Les vésicules extracellulaires (EV) produites peuvent également être observées et/ou comptées par cryo-microscopie électronique à transmission. A cet effet, une goutte de 2,7 pL de solution comprenant des vésicules extracellulaires EV est déposée sur une grille adaptée à la cryo-microscopie, puis plongée dans l’éthane liquide, entraînant une congélation quasi-instantanée de ladite goutte, évitant la formation de cristaux de glace. La grille supportant les vésicules extracellulaires (EV) est introduite dans le microscope et les vésicules extracellulaires (EV) sont observées à une température de l’ordre de -170° C.

Séparation des vésicules extracellulaires

Les vésicules extracellulaires (EV) chargées et produites dans le récipient 4 sont susceptibles d’être extraites du récipient (4) par la sortie (9) du récipient (4), suspendues dans du milieu liquide (5). Un filtre (18) peut être agencé à la sortie (9) de manière à filtrer les cellules productrices 6 et les débris cellulaires lors de l’extraction de vésicules extracellulaires EV du récipient (4). Une connectique (13) est fluidiquement reliée à la sortie (9), permettant le transport du milieu liquide (5) comprenant les vésicules extracellulaires (EV) produites.
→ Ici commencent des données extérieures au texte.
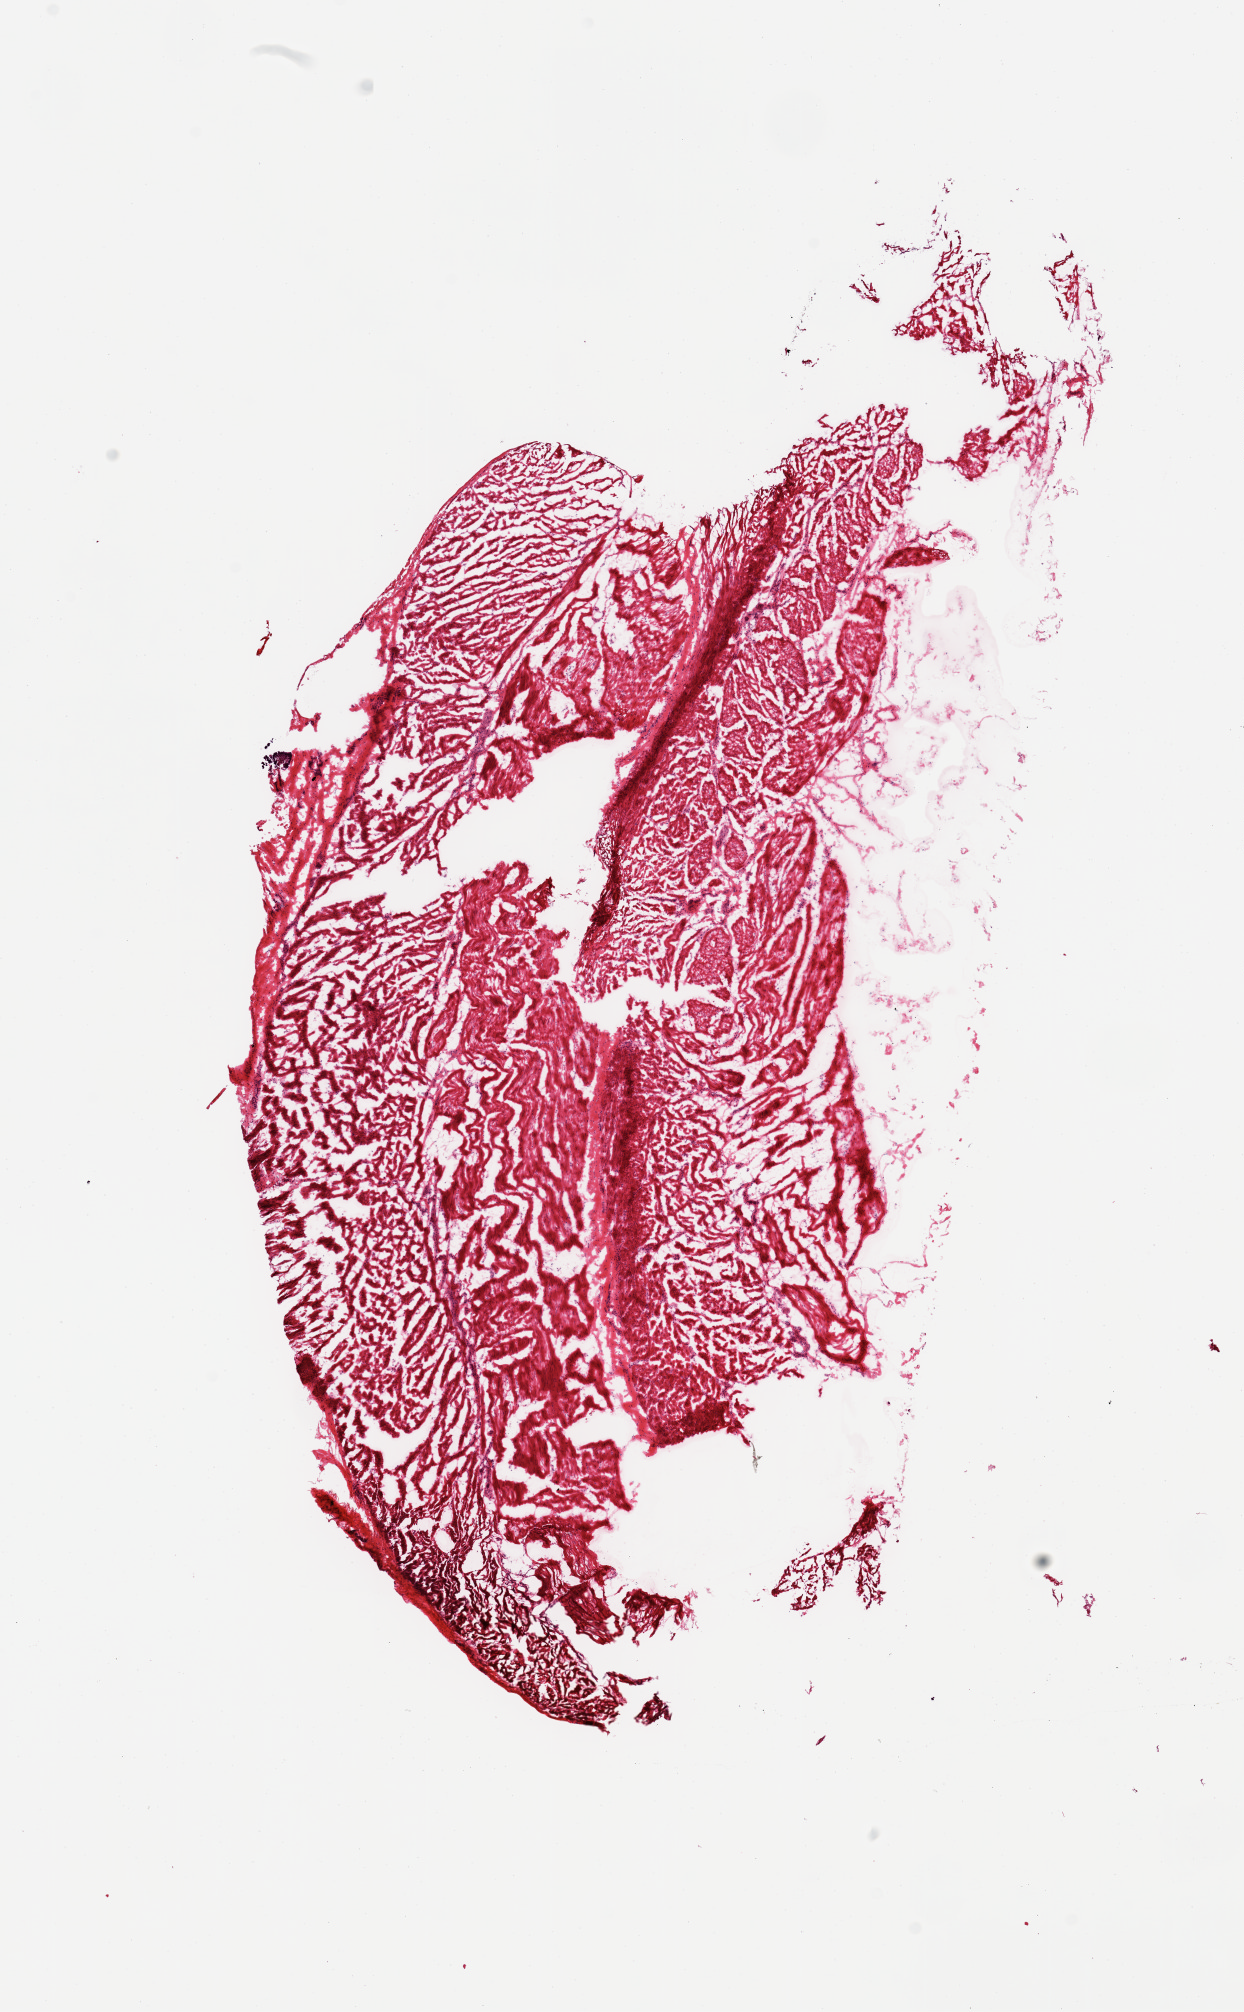
H&E whole-slide image — low-resolution overview of the scanned area, about 9.8 x 15.9 mm; frozen section; sampled site (target tissue): esophageal muscle; tissue donor sample.
Reviewer comment on this tissue sample: 1 piece; muscularis.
Le système fluidique (1 ) peut en outre comprendre un séparateur (15) de vésicules extracellulaires (EV). Le séparateur (15) comprend une entrée du séparateur (10), dans laquelle le milieu liquide (5) comprenant des vésicules extracellulaires (EV) issu du récipient (4) peut être acheminé de manière directe ou indirecte. Le séparateur (15) peut également comprendre une première sortie (11 ) du séparateur, par laquelle le milieu liquide (5) est susceptible de sortir du séparateur (15) avec une concentration en vésicules extracellulaires EV plus petite qu’en entrée (10) du séparateur (15), voire sensiblement nulle. Le séparateur (15) peut également comprendre une deuxième sortie (12) du séparateur (15), par laquelle le milieu liquide (5) est susceptible de sortir du séparateur (15) avec une concentration en vésicules extracellulaires (EV) plus élevée qu’en entrée (10) du séparateur (15).

De manière générale, le séparateur (15) de vésicules extracellulaires EV peut être relié fluidiquement au récipient (4) de manière à être susceptible de réintroduire un milieu liquide (5) appauvri en vésicules EV dans le récipient (4), par exemple par l’entrée (8) du récipient (4). Ainsi, la production et/ou l’extraction de vésicules extracellulaires (EV) chargées peu(ven)t être réalisée(s) de manière continue, à volume de milieu liquide (5) sensiblement constant dans le récipient (4). Selon un mode de réalisation alternatif, le système fluidique ne comprend pas de séparateur (15) de vésicules extracellulaires (EV) ou le système fluidique comprend un séparateur (15) de vésicules extracellulaires (EV) pouvant être relié fluidiquement ou non, par exemple par l’intermédiaire d’un moyen de fermeture dudit séparateur (15), au récipient (4). Ainsi, la production et/ou l’extraction de vésicules extracellulaires (EV) chargées peu(ven)t être réalisée(s) de manière discontinue ou continu en fonction de l’ouverture ou fermeture du moyen de fermeture disposé en amont du séparateur (15).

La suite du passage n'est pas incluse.